Problem requirements
Line filter on the word "rotate": copy each matching line from the entries.
(Data for review begins)
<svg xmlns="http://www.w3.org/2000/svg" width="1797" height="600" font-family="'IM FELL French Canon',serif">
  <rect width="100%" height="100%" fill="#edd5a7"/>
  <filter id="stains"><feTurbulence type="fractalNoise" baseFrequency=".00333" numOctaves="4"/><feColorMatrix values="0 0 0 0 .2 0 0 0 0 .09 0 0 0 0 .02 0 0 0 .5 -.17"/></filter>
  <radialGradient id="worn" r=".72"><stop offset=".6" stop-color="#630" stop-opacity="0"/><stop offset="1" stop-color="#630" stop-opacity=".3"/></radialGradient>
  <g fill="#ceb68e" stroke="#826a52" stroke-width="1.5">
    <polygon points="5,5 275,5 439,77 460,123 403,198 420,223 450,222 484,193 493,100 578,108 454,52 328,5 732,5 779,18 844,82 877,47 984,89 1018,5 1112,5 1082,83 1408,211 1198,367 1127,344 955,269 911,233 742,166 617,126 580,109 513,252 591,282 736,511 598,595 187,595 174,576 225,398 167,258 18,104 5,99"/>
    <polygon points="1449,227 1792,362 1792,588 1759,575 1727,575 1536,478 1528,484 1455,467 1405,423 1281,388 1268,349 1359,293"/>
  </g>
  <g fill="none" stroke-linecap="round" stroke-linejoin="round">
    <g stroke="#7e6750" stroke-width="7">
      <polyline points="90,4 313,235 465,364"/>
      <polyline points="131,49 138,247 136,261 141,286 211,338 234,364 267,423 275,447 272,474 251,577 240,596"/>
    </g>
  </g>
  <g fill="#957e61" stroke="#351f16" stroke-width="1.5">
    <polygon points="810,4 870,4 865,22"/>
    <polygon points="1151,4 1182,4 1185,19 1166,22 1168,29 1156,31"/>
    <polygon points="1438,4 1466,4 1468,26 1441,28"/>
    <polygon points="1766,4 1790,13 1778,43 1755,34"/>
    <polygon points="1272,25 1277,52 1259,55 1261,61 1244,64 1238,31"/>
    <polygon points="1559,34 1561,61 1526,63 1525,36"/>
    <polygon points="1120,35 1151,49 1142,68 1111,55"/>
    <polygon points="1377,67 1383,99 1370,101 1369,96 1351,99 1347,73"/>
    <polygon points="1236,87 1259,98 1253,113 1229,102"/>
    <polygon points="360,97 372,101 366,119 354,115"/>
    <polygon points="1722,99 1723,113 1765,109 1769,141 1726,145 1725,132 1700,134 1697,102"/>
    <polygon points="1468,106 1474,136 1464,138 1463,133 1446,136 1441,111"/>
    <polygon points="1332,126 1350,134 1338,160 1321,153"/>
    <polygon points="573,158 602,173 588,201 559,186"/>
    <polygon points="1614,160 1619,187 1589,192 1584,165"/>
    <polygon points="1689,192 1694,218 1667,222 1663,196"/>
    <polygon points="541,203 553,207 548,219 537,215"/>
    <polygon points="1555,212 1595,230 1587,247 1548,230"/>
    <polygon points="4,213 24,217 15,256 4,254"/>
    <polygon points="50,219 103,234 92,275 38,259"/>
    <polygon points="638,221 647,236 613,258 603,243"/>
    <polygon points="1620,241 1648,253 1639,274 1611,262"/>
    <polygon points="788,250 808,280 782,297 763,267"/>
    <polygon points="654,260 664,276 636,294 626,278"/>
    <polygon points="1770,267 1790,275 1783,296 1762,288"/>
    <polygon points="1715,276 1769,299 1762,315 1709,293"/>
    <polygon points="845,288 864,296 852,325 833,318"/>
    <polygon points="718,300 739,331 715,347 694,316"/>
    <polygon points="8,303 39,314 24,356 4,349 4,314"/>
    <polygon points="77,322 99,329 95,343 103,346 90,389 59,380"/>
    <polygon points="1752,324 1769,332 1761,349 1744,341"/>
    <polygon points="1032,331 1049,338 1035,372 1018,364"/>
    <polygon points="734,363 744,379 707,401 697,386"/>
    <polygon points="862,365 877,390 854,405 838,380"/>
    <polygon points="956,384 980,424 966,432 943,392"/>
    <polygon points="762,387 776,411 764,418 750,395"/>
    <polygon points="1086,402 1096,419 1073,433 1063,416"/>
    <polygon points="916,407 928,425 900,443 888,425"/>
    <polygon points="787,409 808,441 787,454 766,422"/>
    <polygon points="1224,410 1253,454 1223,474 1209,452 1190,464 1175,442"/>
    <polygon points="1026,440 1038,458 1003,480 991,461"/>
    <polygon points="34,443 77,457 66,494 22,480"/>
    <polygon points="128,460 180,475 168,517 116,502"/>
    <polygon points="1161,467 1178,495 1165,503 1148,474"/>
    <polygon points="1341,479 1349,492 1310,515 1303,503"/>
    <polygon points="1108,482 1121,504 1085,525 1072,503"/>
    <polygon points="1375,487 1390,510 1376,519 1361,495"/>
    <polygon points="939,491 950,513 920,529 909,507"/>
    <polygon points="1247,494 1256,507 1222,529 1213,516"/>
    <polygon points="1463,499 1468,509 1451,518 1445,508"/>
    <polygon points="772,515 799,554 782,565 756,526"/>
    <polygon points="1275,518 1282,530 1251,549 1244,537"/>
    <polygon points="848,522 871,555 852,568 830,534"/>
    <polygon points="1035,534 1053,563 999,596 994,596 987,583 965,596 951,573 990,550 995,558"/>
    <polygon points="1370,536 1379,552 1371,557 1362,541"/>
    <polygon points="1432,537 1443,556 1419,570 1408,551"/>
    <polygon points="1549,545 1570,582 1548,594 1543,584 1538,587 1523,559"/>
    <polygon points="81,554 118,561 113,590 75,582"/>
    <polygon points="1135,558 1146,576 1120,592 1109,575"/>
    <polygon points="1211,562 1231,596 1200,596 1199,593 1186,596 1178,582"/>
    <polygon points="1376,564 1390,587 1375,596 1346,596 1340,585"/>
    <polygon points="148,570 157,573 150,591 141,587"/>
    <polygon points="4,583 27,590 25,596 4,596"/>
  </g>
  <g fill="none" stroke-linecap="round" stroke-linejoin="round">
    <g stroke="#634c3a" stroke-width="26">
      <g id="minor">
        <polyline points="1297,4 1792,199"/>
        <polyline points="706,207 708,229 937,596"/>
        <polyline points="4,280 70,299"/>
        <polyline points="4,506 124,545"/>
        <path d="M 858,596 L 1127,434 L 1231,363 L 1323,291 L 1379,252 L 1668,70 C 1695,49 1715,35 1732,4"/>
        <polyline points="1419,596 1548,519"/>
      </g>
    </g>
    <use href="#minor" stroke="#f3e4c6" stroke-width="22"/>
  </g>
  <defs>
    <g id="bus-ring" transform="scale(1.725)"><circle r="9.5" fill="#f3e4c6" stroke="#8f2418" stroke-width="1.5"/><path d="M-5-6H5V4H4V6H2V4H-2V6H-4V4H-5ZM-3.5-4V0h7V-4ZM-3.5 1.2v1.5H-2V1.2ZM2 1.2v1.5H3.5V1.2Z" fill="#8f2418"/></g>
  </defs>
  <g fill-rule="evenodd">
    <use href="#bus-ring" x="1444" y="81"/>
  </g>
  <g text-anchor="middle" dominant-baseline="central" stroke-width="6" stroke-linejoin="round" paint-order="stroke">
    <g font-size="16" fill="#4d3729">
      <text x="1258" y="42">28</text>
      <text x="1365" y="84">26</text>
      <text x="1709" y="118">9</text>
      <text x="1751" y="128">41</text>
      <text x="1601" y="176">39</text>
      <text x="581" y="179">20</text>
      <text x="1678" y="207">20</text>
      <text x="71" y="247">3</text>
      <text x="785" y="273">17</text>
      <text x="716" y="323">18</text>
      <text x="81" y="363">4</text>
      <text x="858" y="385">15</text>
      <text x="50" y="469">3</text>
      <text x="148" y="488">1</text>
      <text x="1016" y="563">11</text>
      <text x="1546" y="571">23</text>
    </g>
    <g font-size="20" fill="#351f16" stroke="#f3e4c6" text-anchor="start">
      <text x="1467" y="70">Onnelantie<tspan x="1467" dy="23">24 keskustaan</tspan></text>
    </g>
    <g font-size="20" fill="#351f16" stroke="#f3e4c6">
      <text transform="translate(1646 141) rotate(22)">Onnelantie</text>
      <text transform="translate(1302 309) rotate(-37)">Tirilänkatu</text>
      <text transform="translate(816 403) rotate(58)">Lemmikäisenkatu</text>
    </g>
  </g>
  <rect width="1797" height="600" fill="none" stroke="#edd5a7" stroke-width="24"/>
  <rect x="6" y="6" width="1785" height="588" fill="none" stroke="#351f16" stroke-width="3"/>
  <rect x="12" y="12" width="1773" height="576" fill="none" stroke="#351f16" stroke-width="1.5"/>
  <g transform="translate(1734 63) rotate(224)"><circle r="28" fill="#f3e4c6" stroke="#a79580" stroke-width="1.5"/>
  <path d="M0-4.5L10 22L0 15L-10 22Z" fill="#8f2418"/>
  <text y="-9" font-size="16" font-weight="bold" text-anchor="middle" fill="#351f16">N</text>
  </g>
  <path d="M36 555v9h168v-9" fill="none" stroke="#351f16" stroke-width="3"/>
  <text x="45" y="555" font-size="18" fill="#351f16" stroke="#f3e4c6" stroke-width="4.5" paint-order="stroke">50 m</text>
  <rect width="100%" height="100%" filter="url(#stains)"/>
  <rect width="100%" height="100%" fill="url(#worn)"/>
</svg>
(Data for review ends)
Answer to this problem
      <text transform="translate(1646 141) rotate(22)">Onnelantie</text>
      <text transform="translate(1302 309) rotate(-37)">Tirilänkatu</text>
      <text transform="translate(816 403) rotate(58)">Lemmikäisenkatu</text>
  <g transform="translate(1734 63) rotate(224)"><circle r="28" fill="#f3e4c6" stroke="#a79580" stroke-width="1.5"/>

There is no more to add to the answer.